- [Problem details] Transcribe the listing word for word, beginning at its first line and ending at the line containing "FIGURE3 The possible"; omit the pictures.

- [Dataset section]

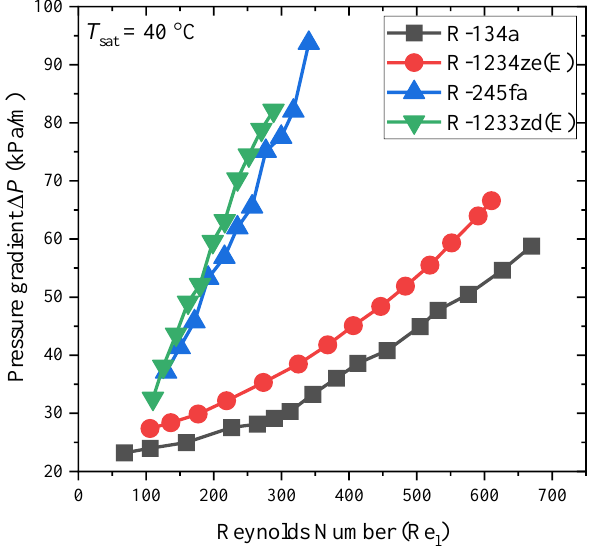
Figure 15. Comparative pressure gradients of R-134a, R-1234ze(E), R-1233zd(E), and R-245fa inside the plate heat exchanger (Zhang et al. [70]).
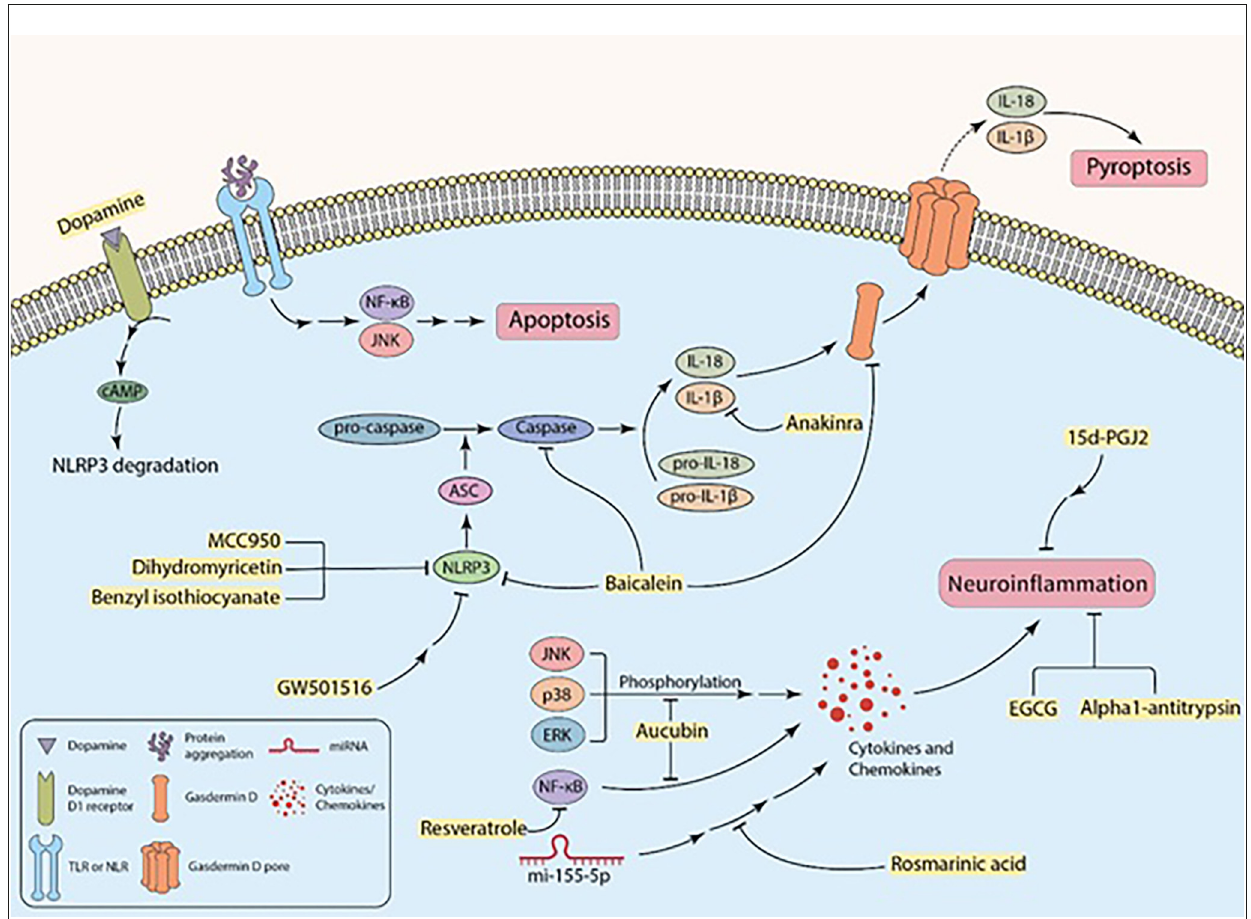
FIGURE3 The possible role of inhibiting inflammatory factors to attenuate neuroinflammation-induced neuronal cell death.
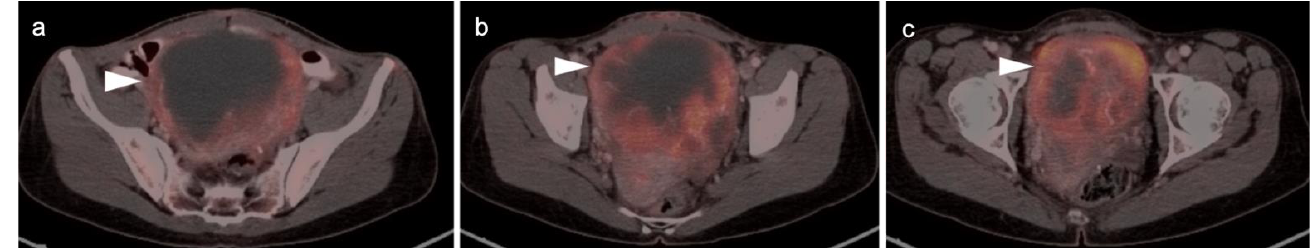
Figure 10. Gastric carcinoma with a Krukenberg tumor of the ovary shown on axial FDG PET-CT images of the abdomen and pelvis. ( a ) Axial FDG PET-CT images of the upper abdomen show the stomach to be only mildly metabolically active in this patient with a signet-ring adenocarcinoma of the stomach (white arrow). It would be difficult to distinguish this tumor on PET-CT from normal gastric activity. ( b ) Axial FDG PET-CT of the pelvis reveals a mildly metabolically active right ovarian mass (white arrowhead) which was a Krukenberg tumor (metastatic from gastric cancer). Krukenberg tumors account for 1 – 2% of ovarian tumors.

- [Answer below]
Figure 15. Comparative pressure gradients of R-134a, R-1234ze(E), R-1233zd(E), and R-245fa inside the plate heat exchanger (Zhang et al. [70]).
FIGURE3 The possible role of inhibiting inflammatory factors to attenuate neuroinflammation-induced neuronal cell death.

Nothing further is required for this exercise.